US air safety investigators have determined that a fracture to a spinning shaft inside a Boeing 787 Dreamliner’s General Electric GEnx engine caused the contained failure that led to a brush fire at a South Carolina airport late last month.
The National Transportation Safety Board said it’s still trying to determine what caused the fan mid-shaft to break free. The incident occurred during July 28 pre-flight testing of a 787 due to be delivered to Air India. Burning debris from the engine set fire to surrounding grass, closing the Charleston International Airport for an hour.
The GEnx engines are one of two engine options available for the 787 – and are the engines chosen by Qantas for the 787-8s due to be delivered to Jetstar in the second half of the year.
In a statement, the NTSB said Boeing, GE and Tokyo-based IHI, which supplied the failed engine component, are all assisting with the enquiry.

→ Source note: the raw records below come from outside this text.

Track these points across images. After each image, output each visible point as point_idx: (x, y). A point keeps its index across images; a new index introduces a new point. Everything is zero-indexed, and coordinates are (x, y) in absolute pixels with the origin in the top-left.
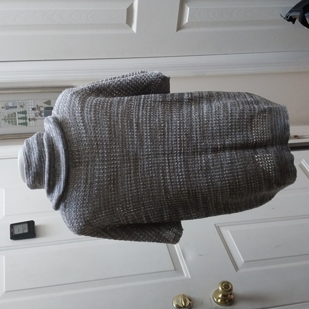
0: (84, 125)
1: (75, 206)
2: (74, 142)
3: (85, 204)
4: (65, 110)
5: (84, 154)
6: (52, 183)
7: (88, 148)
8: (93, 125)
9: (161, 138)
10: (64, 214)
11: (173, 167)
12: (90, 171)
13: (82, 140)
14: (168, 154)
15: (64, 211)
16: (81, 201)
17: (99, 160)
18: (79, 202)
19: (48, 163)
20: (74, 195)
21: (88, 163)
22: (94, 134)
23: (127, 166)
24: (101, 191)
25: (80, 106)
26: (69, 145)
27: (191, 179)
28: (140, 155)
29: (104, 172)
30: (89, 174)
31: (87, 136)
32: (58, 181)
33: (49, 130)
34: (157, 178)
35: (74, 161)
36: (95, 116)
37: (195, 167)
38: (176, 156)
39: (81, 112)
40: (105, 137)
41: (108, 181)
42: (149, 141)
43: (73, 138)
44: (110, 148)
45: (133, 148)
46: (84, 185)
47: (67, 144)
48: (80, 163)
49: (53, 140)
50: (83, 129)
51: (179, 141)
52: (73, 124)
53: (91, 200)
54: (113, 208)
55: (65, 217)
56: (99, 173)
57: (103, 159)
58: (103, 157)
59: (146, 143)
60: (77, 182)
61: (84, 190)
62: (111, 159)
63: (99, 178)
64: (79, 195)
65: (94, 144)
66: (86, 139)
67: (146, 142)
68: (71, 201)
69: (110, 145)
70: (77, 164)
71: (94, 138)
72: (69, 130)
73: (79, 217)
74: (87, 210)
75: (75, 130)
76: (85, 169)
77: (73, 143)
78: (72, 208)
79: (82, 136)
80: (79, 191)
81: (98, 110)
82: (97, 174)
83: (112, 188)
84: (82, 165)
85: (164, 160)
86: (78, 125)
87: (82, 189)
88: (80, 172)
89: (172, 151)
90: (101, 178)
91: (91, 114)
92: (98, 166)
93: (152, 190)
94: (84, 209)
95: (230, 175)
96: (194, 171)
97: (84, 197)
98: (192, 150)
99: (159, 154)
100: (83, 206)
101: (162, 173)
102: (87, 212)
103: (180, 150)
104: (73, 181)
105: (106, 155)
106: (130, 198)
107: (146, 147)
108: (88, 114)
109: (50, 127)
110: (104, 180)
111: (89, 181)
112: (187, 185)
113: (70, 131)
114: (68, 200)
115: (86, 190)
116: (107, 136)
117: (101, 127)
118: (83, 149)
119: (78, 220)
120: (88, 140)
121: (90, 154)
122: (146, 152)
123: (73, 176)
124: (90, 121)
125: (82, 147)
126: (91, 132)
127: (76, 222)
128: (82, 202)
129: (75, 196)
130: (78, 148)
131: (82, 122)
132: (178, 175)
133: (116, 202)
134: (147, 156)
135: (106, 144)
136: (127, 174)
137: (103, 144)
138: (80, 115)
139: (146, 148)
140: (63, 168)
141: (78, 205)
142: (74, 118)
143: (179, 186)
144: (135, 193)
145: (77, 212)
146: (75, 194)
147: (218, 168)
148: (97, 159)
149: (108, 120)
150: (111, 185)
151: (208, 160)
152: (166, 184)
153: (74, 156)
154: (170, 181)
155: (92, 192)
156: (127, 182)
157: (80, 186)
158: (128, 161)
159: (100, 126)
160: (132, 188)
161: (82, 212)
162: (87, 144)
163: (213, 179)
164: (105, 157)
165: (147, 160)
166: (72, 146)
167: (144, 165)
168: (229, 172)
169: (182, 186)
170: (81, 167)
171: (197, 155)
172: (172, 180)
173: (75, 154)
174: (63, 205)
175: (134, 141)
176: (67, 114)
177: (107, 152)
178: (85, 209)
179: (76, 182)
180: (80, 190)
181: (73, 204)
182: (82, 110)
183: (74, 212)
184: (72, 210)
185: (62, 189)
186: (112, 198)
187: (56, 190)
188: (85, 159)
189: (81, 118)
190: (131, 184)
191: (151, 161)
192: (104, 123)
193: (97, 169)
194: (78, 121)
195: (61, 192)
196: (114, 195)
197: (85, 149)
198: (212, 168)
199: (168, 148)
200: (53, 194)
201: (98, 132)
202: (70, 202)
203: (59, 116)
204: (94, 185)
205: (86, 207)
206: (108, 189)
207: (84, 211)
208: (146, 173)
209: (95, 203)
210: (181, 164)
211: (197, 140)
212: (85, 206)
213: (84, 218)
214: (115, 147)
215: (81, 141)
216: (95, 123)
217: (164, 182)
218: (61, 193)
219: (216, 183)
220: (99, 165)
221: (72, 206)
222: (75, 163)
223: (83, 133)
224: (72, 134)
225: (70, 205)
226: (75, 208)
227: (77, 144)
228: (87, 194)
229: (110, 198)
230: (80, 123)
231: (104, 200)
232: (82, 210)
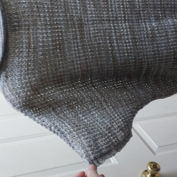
1: (19, 73)
3: (30, 70)
5: (24, 16)
7: (28, 11)
9: (104, 4)
11: (119, 34)
12: (33, 35)
14: (113, 21)
23: (73, 31)
24: (47, 57)
26: (6, 7)
27: (138, 47)
28: (85, 21)
29: (47, 36)
34: (104, 45)
35: (12, 24)
37: (141, 35)
38: (121, 23)
41: (53, 46)
42: (92, 7)
44: (52, 12)
45: (77, 13)
46: (27, 50)
48: (20, 27)
51: (122, 8)
53: (36, 66)
56: (43, 37)
57: (45, 23)
59: (89, 9)
60: (18, 47)
61: (27, 55)
62: (54, 23)
63: (43, 42)
65: (34, 6)
67: (90, 7)
69: (52, 8)
70: (17, 28)
73: (26, 86)
74: (34, 77)
76: (26, 33)
77: (10, 5)
80: (22, 57)
82: (41, 39)
85: (110, 26)
88: (21, 36)
89: (116, 17)
90: (45, 42)
93: (100, 58)
95: (175, 43)
96: (140, 38)
97: (28, 63)
98: (135, 17)
99: (104, 21)
101: (109, 39)
102: (34, 79)
103: (125, 17)
105: (48, 19)
106: (79, 66)
107: (90, 12)
111: (32, 45)
112: (134, 53)
114: (9, 68)
115: (30, 55)
118: (22, 12)
119: (24, 88)
121: (30, 17)
122: (91, 17)
125: (20, 10)
127: (23, 91)
128: (26, 68)
129: (17, 62)
132: (125, 42)
133: (64, 69)
134: (92, 22)
135: (48, 7)
136: (74, 39)
137: (44, 7)
139: (91, 14)
143: (126, 55)
144: (83, 60)
146: (17, 60)
147: (163, 36)
151: (153, 28)
152: (114, 52)
153: (13, 19)
154: (118, 49)
155: (36, 58)
156: (74, 48)
157: (23, 50)
158: (73, 26)
160: (80, 55)
163: (159, 47)
165: (92, 26)
167: (90, 30)
168: (174, 40)
169: (130, 54)
171: (142, 22)
172: (120, 48)
173: (13, 17)
174: (4, 75)
175: (76, 6)
177: (49, 16)
180: (22, 55)
188: (25, 23)
190: (78, 51)
191: (97, 27)
193: (39, 33)
196: (62, 61)
197: (24, 11)
198: (157, 35)
199: (112, 14)
204: (38, 50)
206: (54, 54)
208: (93, 39)
209: (42, 69)
210: (127, 31)
211: (140, 8)
213: (31, 86)
214: (57, 11)
217: (112, 50)
219: (162, 51)
221: (15, 74)
222: (13, 27)
226: (18, 76)
227: (14, 7)
228: (31, 60)
229: (58, 64)
231: (52, 66)
232: (27, 77)
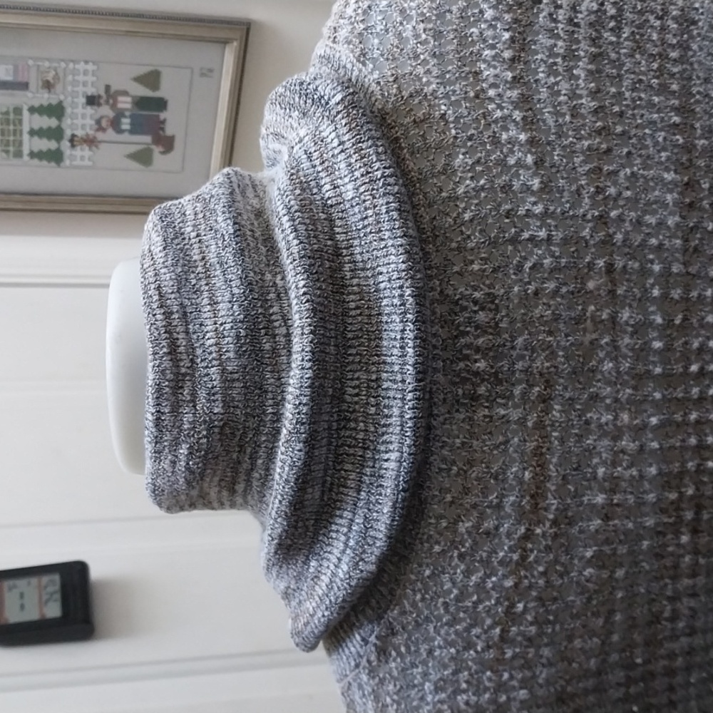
0: (532, 142)
1: (453, 650)
2: (470, 245)
3: (512, 642)
4: (412, 42)
5: (528, 323)
6: (317, 495)
7: (556, 292)
8: (589, 149)
10: (368, 689)
12: (562, 441)
13: (518, 234)
15: (372, 672)
16: (491, 627)
17: (618, 372)
18: (475, 631)
19: (309, 374)
20: (454, 583)
21: (548, 384)
22: (594, 205)
24: (620, 573)
25: (507, 17)
26: (436, 260)
29: (642, 449)
30: (554, 460)
31: (552, 215)
32: (359, 491)
33: (310, 158)
35: (462, 365)
36: (598, 91)
39: (513, 60)
40: (661, 224)
41: (663, 511)
43: (467, 216)
44: (688, 300)
46: (523, 530)
47: (426, 255)
48: (500, 382)
49: (338, 223)
50: (527, 168)
52: (466, 127)
53: (553, 623)
54: (670, 672)
55: (370, 705)
56: (616, 453)
57: (641, 368)
58: (642, 352)
60: (475, 506)
61: (515, 557)
62: (686, 368)
63: (612, 486)
64: (480, 586)
65: (591, 266)
66: (543, 234)
68: (427, 619)
69: (689, 280)
70: (482, 390)
71: (593, 230)
72: (439, 168)
74: (524, 684)
75: (479, 168)
76: (530, 424)
77: (459, 249)
78: (424, 663)
79: (521, 212)
80: (486, 563)
81: (613, 56)
82: (604, 463)
83: (683, 556)
84: (512, 396)
86: (495, 141)
87: (501, 544)
88: (501, 439)
90: (624, 484)
91: (578, 78)
92: (608, 408)
94: (506, 676)
97: (513, 605)
100: (499, 661)
102: (523, 694)
104: (449, 498)
105: (657, 345)
108: (556, 74)
109: (319, 141)
110: (640, 503)
111: (554, 502)
113: (444, 172)
114: (403, 613)
115: (531, 558)
116: (670, 222)
117: (638, 161)
118: (524, 296)
120: (558, 235)
121: (561, 326)
123: (454, 463)
124: (568, 118)
125: (516, 282)
126: (578, 192)
128: (498, 630)
129: (455, 591)
130: (491, 286)
131: (524, 118)
135: (666, 273)
137: (644, 272)
138: (509, 75)
140: (396, 411)
141: (469, 645)
142: (472, 94)
145: (457, 691)
146: (459, 577)
148: (601, 361)
149: (676, 119)
150: (677, 533)
153: (466, 334)
155: (561, 576)
157: (497, 528)
159: (629, 153)
161: (487, 696)
162: (547, 261)
164: (656, 352)
166: (456, 269)
170: (505, 405)
173: (469, 321)
174: (373, 639)
176: (425, 62)
177: (669, 323)
178: (512, 677)
179: (470, 500)
180: (489, 557)
181: (439, 639)
182: (521, 45)
183: (437, 689)
184: (425, 675)
185: (378, 544)
186: (674, 617)
187: (341, 546)
188: (533, 361)
189: (515, 94)
192: (652, 136)
193: (600, 426)
194: (498, 114)
195: (373, 558)
196: (694, 595)
197: (536, 293)
200: (313, 563)
201: (620, 194)
202: (418, 625)
203: (371, 76)
204: (581, 532)
205: (517, 663)
207: (500, 687)
209: (577, 643)
212: (514, 657)
215: (514, 241)
216: (599, 132)
218: (372, 568)
220: (616, 400)
221: (430, 652)
222: (465, 380)
223: (527, 189)
224: (461, 190)
225: (416, 643)
226: (445, 667)
227: (486, 260)
228: (530, 587)
229: (666, 614)
230: (505, 129)
231: (633, 627)
232: (490, 679)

“The fan mid-shaft is undergoing several detailed examinations including dimensional and metallurgical inspections,” the statement said, adding that the fracture had occurred “at the forward end of the shaft, rear of the threads where the retaining nut is installed.”
Japan Airlines, the only carrier operated GEnx-powered 787, told Bloomberg that it was continuing to fly its aircraft and had not received any special directives from Boeing. All Nippon Airways, the other current 787 operator, flies aircraftequipped with Rolls-Royce engines but has had to ground part of its 787 fleet over engine problems.
The latest setback for the long-delayed 787 program comes at a pivotal time for Boeing as it ramps up production of the aircraft. Nevertheless, Air India said it still planned to begin taking delivery of its four GEnx-powered 787s this month. United Airlines is scheduled to take the first US 787, also powered by GEnx engines, next month.